SM: Truth! And there is such a stigma around being a ‘strong black woman.’ I struggled with embracing it and also rejecting it at times.
MN: Yes. If you are independent and make your own money, then there is inherently something wrong with that and it labels and judges black women who are assertive.
SM: So, where is black love going? *silently throws up emoji pray hands*
MN: In 1970, 70% of black households were married. In 2010 it was down to 33% [According to 2015 American Survey Data]. It has been trending away from committed relationships.
SM: *frantically schedules couple massage for husbae*
MN: However, this is not unique to black couples. What is helpful is for people who have the power to influence other’s thinking [media, celebrities) to start exhibiting a respectful attitude toward the opposite sex. People will follow. There is a lot of negative imagery that even black people self-promote. If we change the narrative and the exposure to healthy relationships, then black love will start to shift. But it takes time. As black people, we have to be more responsible for the images that we project.

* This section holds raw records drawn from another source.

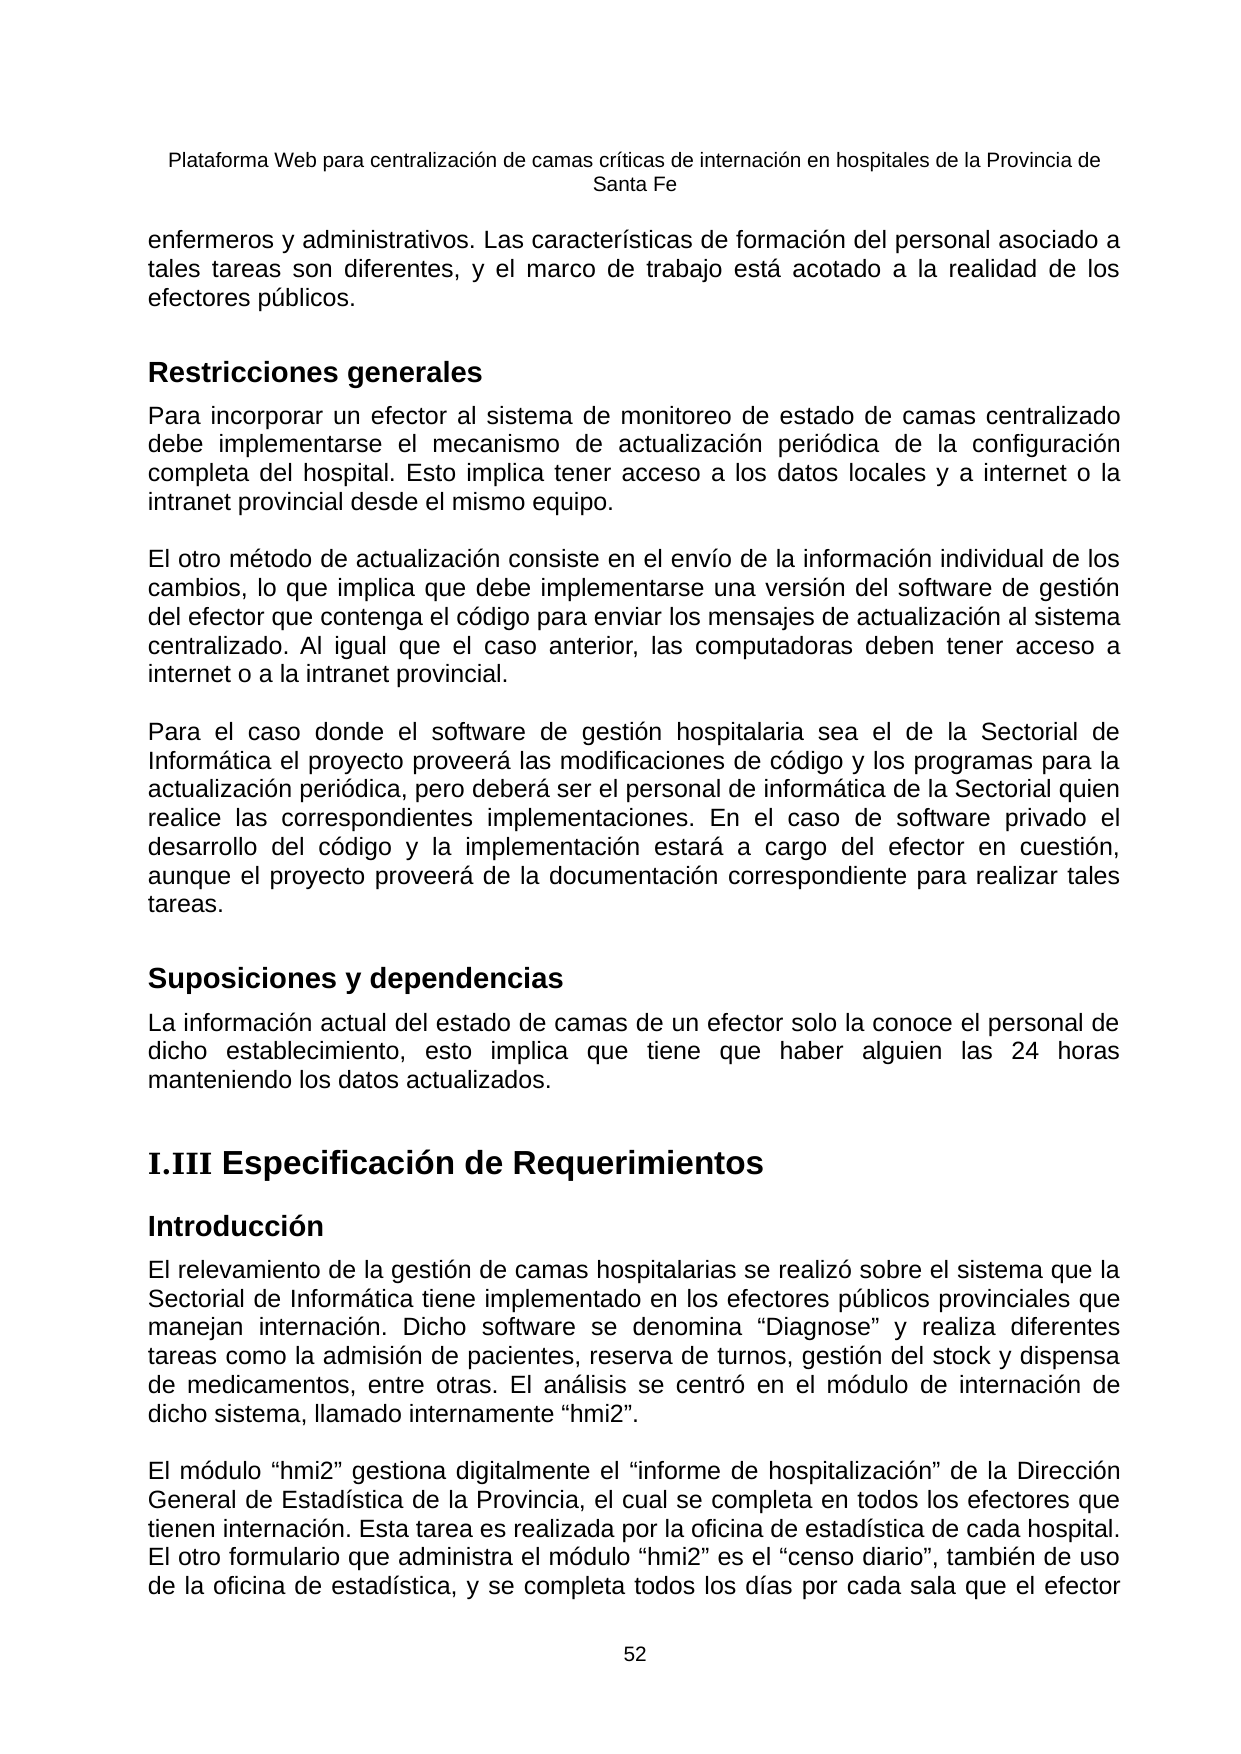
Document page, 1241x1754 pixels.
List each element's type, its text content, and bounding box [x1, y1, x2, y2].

text Para incorporar un efector al sistema de monitoreo de estado de camas centralizado debe implementarse el mecanismo de actualización periódica de la configuración completa del hospital. Esto implica tener acceso a los datos locales y a internet o la intranet provincial desde el mismo equipo. [148, 401, 1122, 516]
text enfermeros y administrativos. Las características de formación del personal asociado a tales tareas son diferentes, y el marco de trabajo está acotado a la realidad de los efectores públicos. [148, 225, 1122, 311]
text El relevamiento de la gestión de camas hospitalarias se realizó sobre el sistema que la Sectorial de Informática tiene implementado en los efectores públicos provinciales que manejan internación. Dicho software se denomina “Diagnose” y realiza diferentes tareas como la admisión de pacientes, reserva de turnos, gestión del stock y dispensa de medicamentos, entre otras. El análisis se centró en el módulo de internación de dicho sistema, llamado internamente “hmi2”. [148, 1255, 1122, 1427]
subtitle Introducción [148, 1209, 1122, 1242]
subtitle Suposiciones y dependencias [148, 961, 1122, 995]
subtitle I.III Especificación de Requerimientos [148, 1143, 1122, 1182]
text El otro método de actualización consiste en el envío de la información individual de los cambios, lo que implica que debe implementarse una versión del software de gestión del efector que contenga el código para enviar los mensajes de actualización al sistema centralizado. Al igual que el caso anterior, las computadoras deben tener acceso a internet o a la intranet provincial. [148, 544, 1122, 688]
text La información actual del estado de camas de un efector solo la conoce el personal de dicho establecimiento, esto implica que tiene que haber alguien las 24 horas manteniendo los datos actualizados. [148, 1007, 1122, 1094]
text Para el caso donde el software de gestión hospitalaria sea el de la Sectorial de Informática el proyecto proveerá las modificaciones de código y los programas para la actualización periódica, pero deberá ser el personal de informática de la Sectorial quien realice las correspondientes implementaciones. En el caso de software privado el desarrollo del código y la implementación estará a cargo del efector en cuestión, aunque el proyecto proveerá de la documentación correspondiente para realizar tales tareas. [148, 717, 1122, 918]
subtitle Restricciones generales [148, 354, 1122, 388]
text El módulo “hmi2” gestiona digitalmente el “informe de hospitalización” de la Dirección General de Estadística de la Provincia, el cual se completa en todos los efectores que tienen internación. Esta tarea es realizada por la oficina de estadística de cada hospital. El otro formulario que administra el módulo “hmi2” es el “censo diario”, también de uso de la oficina de estadística, y se completa todos los días por cada sala que el efector [148, 1456, 1122, 1600]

SM: What additional advice would you give young black couples today?
MN: Work on your stuff and don’t look for someone else to fix the broken parts of you. People have so much unhealed trauma, wounds and pain, and they get in relationships and project that pain on someone else as if it is their responsibility to fix that. And, it never works. Someone else can’t fix your pain. It is also really oppressive for someone to have that responsibility put on them. Even when people try, you can’t fix that. You have to fix that for yourself. Broken people have jagged edges. Imagine trying to hug a cut piece of glass.
MN: Right. When you are healed, you attract other people who are healed. You are not attracted to people who are not healed. If you are married, before couples’ therapy, engage in your own individual therapy before.
SM: Great advice. Thank you for your time!
We end on the sweet note of pleasantries. As I reflect on Black love, I feel an anomaly of emotions: hopeful despair, warm fury, peaceful turmoil. But above all I feel at home.